Danny and the Deep Blue Sea, presented by Jobsite Theater and running through May 31 in Shimberg Playhouse, tracks a courtship that’s profane, violent but also tender. It shows two bitter, guarded people, each finding something in the other that lets vulnerability slip through.
A rom-com this isn’t. Danny (Alex Teicheira) and Roberta (Georgia Mallory Guy) struggle to articulate their feelings, and their frustration is sometimes expressed with violence. Other times it’s expressed with a physical tenderness that neither is sure they deserve.

Danny and Roberta are the play’s only characters, which makes these demanding roles even more so.
Portraying an act of love or an act of violence on stage in front of an audience can place an actor in vulnerable positions. Making those scenes true to the script’s intent while protecting the actors is the focus of an intimacy coordinator.
David Jenkins, Jobsite’s producing artistic director, is serving in that role on Danny.
Although Danny and the Deep Blue Sea has no nudity nor simulated sex, there are scenes of emotional and physical intimacy, as well as violence.
The theater has long employed combat choreographers or violence coordinators to ensure violent scenes are realistic but safe. Many of these professionals have added intimacy coordination to their skill sets, Jenkins said.
“A lot of people now work as combination intimacy coordinators and violence coordinator or combat choreographer,” Jenkins said. “In the case of Danny and the Deep Blue Sea, I’m doing both.”
Intimacy coordinator is a relatively new title. It’s a response to the MeToo movement which began roughly a decade ago to raise awareness of sexual harassment and assault against women.
An intimacy coordinator ensures director and actor are on the same page regarding how a sensitive scene will be staged. The I.C. also serves as a liaison between actors and directors.
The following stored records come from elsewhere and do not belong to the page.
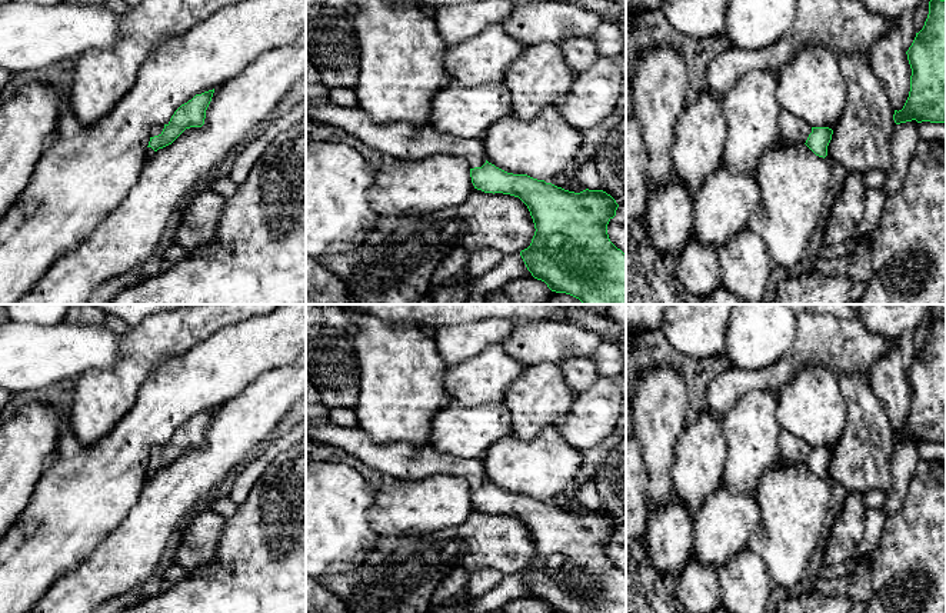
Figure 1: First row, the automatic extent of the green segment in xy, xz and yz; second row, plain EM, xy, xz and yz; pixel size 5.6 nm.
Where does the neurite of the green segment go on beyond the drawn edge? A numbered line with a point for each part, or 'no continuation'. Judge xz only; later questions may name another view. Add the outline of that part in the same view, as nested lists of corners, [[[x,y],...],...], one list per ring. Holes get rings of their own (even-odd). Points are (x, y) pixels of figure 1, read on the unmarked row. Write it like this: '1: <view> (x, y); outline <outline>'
1: xz (400, 460); outline [[[327,423],[306,424],[306,440],[336,446],[382,474],[396,479],[424,479],[434,474],[463,477],[470,489],[486,483],[483,459],[459,459],[432,446],[414,449],[407,443],[379,444],[363,429]]]

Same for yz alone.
1: yz (793, 449); outline [[[780,429],[779,449],[783,463],[805,464],[812,453],[812,447],[803,439],[792,434],[786,429]]]

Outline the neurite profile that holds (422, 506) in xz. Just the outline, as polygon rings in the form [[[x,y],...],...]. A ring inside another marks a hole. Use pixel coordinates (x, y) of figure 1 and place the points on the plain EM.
[[[434,474],[424,479],[397,479],[392,490],[373,489],[374,503],[367,519],[380,537],[400,537],[427,534],[444,527],[463,523],[474,510],[470,497],[470,486],[460,476]]]

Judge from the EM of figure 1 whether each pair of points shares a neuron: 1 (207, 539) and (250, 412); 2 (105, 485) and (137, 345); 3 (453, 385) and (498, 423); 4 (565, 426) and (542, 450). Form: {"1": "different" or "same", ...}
{"1": "different", "2": "different", "3": "different", "4": "different"}

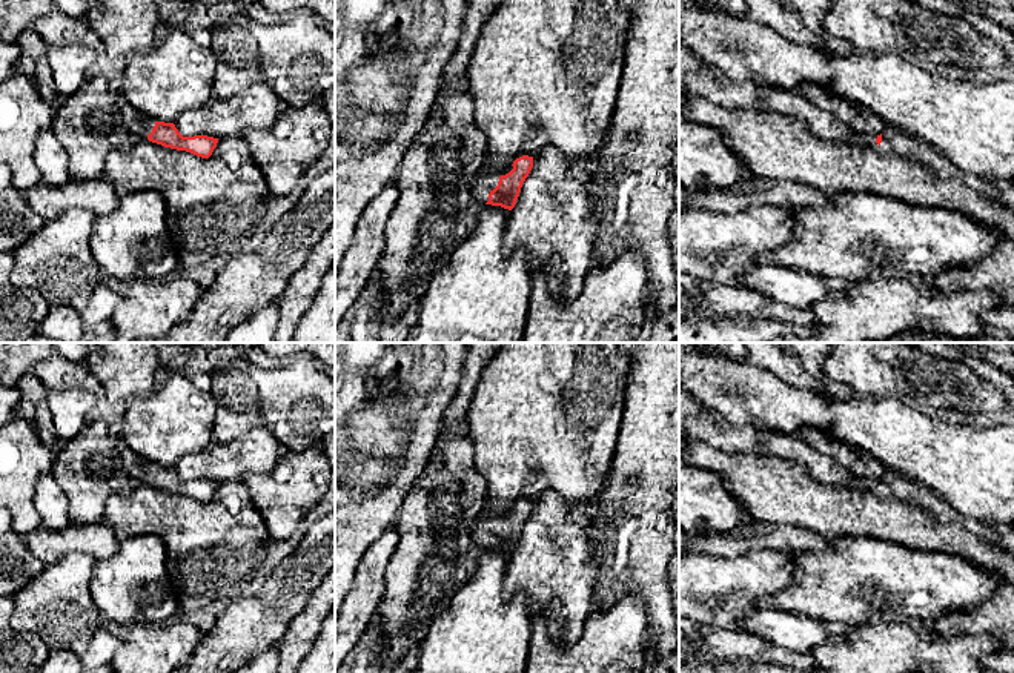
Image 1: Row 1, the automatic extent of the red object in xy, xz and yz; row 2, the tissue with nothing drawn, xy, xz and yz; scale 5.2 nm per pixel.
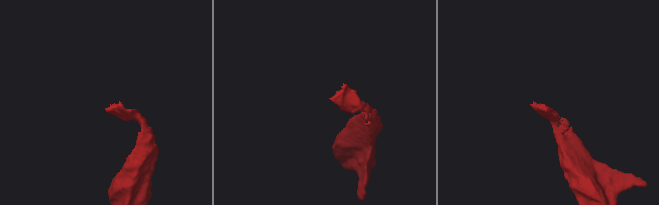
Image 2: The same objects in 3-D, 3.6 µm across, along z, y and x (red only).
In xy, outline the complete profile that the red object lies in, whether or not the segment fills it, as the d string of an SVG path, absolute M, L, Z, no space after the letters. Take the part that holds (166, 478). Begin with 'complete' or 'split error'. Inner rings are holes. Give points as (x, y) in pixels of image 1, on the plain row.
split error; M121 435L115 436L124 472L135 484L149 484L164 492L186 495L201 502L209 502L218 482L207 479L183 481L174 467L157 466L132 452Z

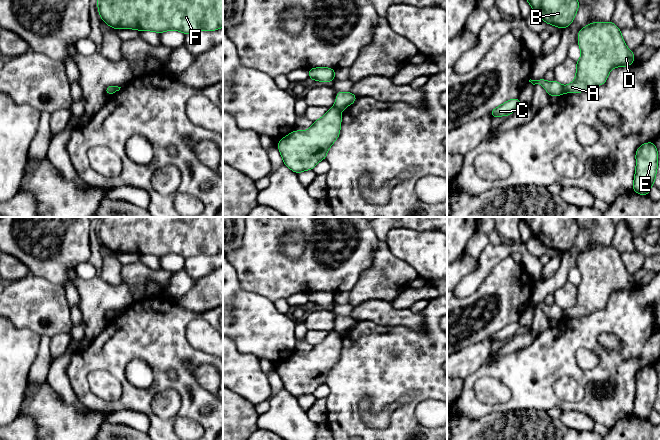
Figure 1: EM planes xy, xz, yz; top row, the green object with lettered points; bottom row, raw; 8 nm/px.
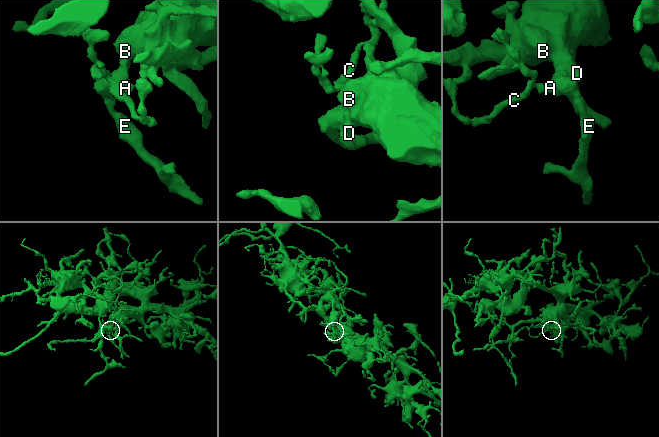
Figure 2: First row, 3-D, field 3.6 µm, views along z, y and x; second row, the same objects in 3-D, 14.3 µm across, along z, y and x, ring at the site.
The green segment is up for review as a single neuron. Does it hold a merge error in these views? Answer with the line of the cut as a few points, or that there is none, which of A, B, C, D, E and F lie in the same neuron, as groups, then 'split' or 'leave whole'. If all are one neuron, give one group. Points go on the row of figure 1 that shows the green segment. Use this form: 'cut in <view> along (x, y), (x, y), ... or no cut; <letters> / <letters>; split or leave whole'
cut in xz along (334, 106), (340, 110); A B D E F / C; split

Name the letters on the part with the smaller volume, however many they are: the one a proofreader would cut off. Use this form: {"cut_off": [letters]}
{"cut_off": ["C"]}

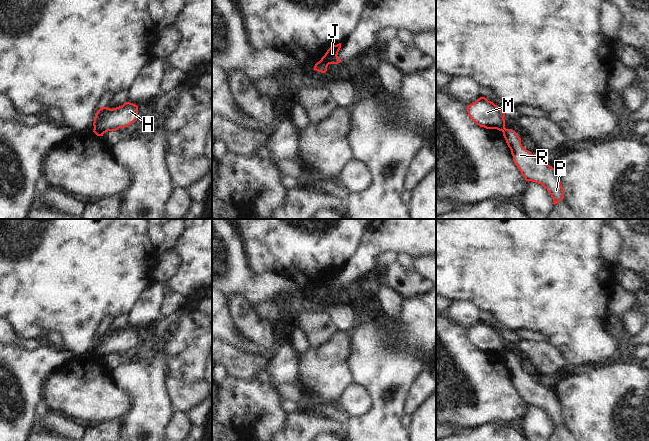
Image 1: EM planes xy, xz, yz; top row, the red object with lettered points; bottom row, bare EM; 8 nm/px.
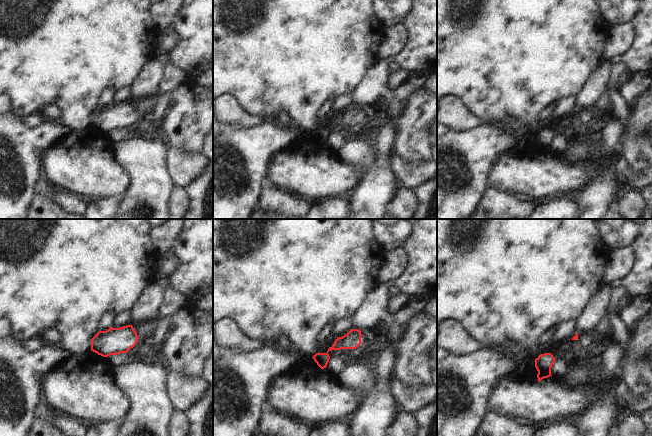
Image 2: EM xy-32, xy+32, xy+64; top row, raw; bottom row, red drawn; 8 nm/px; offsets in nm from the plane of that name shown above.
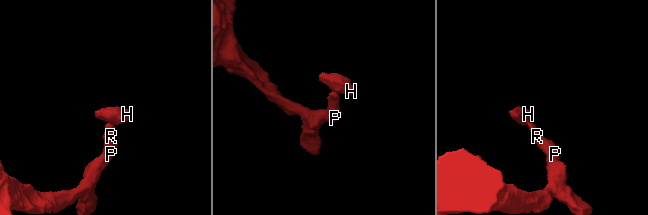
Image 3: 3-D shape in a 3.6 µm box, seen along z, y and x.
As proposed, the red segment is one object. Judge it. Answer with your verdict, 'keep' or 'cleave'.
cleave

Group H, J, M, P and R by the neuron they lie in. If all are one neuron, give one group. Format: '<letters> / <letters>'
H J M / P R

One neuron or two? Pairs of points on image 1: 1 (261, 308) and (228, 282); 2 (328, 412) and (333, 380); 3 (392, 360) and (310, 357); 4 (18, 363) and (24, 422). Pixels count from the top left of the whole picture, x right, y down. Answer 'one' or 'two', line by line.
1: two
2: two
3: two
4: one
Jenkins was part of a meeting with the actors and director Summer Bohnenkamp, Straz’s Chief Programming and Marketing Officer and Jenkins’ wife.
“The director had a pretty clear idea of what she wanted,” Jenkins said, “and honestly, I was there as a consultant, I was in the room to hear them all out and make sure all those bases were covered.”
Intimacy coordinators have devised a set of guidelines known as the Five C’s or Five Pillars of Intimacy: context, communication, choreography, consent and closure.
“There have been closure rituals in theater forever,” Jenkins said., “Acting in itself is intense. You might be doing a play where you fight with somebody, where you yell and scream at them for two-and-a-half hours every night.”
The attraction that sometimes develops between actors during a performance, known as a “showmance” is another situation addressed by closure.
Closure helps actors acknowledge the end of an intense on-stage relationship.
“Closure is a way to sidestep all that and take out the weird, take out the awkward” Jenkins said.
Traditionally, actors weren’t encouraged to voice concerns or express their discomfort with an intimate scene. Jenkins knows from experience.
“As a young actor, I had a director look at me and a girl and go, ‘Well, y’all go in the closet and figure that out,’” Jenkins said.
Intimacy coordinators “are there to facilitate the work, to circumvent the power dynamic, to be there to advocate for everybody in the room,” Jenkins said. “I’m here to make sure the director gets what they want and I’m here to make sure the actors are respected and are heard.”

All images courtesy James Zambon Productions.